● **TEXT BLOCK**
--- --- ---
NHS Direct chief executive’s e-mail to staff on uncertain future
More than half of NHS Direct jobs faces axe as service loses bids, says Nick Chapman
Exaro today publishes a devastating e-mail sent by NHS Direct chief executive Nick Chapman to staff about the uncertain future for the helpline service.
He sets out how NHS Direct has lost out on most of the local contracts to run new 111 helpline services in England. He says that more than half the 2,500 jobs at NHS Direct will go.
Exaro publishes the e-mail in full below. Sent a fortnight ago, it outlines which contracts were won by NHS Direct. It reads:
From: Nick Chapman
To: All NHS Direct staff
Subject: November Update on Our Future
Since the day that I joined NHS Direct in April 2009, I have sought to keep you informed about all of the important developments that affect us. I hope that you feel that I have done this honestly and conscientiously. I shall continue to do this throughout the changes that the next few months will bring. Today, I am writing to you to fill in some more important details about the future NHS Direct, and how we shall move forward to create the future organisation.
--- --- ---
● **WORK INSTRUCTION**
Reproduce the NHS Direct article word for word, starting with "NHS Direct chief executive’s" and going on through "the helpline service.".
--- --- ---
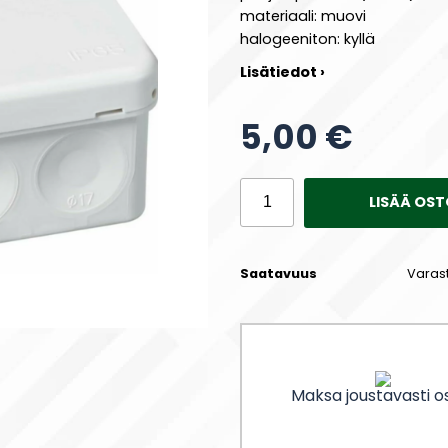
materiaali: muovi
halogeeniton: kyllä
Lisätiedot ›
5,00 €
LISÄÄ OST
Saatavuus
Varas
Maksa joustavasti os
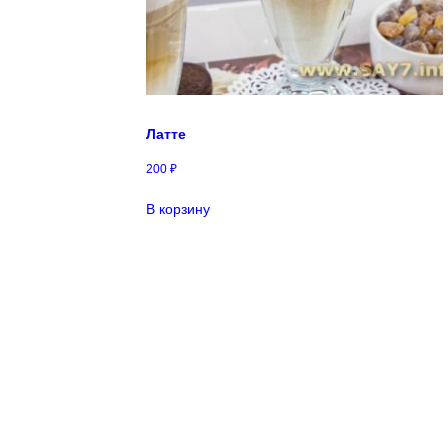
Латте
200
₽
В корзину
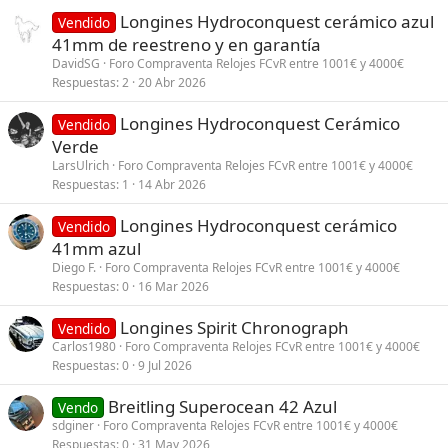
Longines Hydroconquest cerámico azul
Vendido
41mm de reestreno y en garantía
DavidSG
Foro Compraventa Relojes FCvR entre 1001€ y 4000€
Respuestas
2
20 Abr 2026
Longines Hydroconquest Cerámico
Vendido
Verde
LarsUlrich
Foro Compraventa Relojes FCvR entre 1001€ y 4000€
Respuestas
1
14 Abr 2026
Longines Hydroconquest cerámico
Vendido
41mm azul
Diego F.
Foro Compraventa Relojes FCvR entre 1001€ y 4000€
Respuestas
0
16 Mar 2026
Longines Spirit Chronograph
Vendido
Carlos1980
Foro Compraventa Relojes FCvR entre 1001€ y 4000€
Respuestas
0
9 Jul 2026
Breitling Superocean 42 Azul
Vendo
sdginer
Foro Compraventa Relojes FCvR entre 1001€ y 4000€
Respuestas
0
31 May 2026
--- --- ---
● **SOLUTION FOR THIS EXERCISE**
NHS Direct chief executive’s e-mail to staff on uncertain future
More than half of NHS Direct jobs faces axe as service loses bids, says Nick Chapman
Exaro today publishes a devastating e-mail sent by NHS Direct chief executive Nick Chapman to staff about the uncertain future for the helpline service.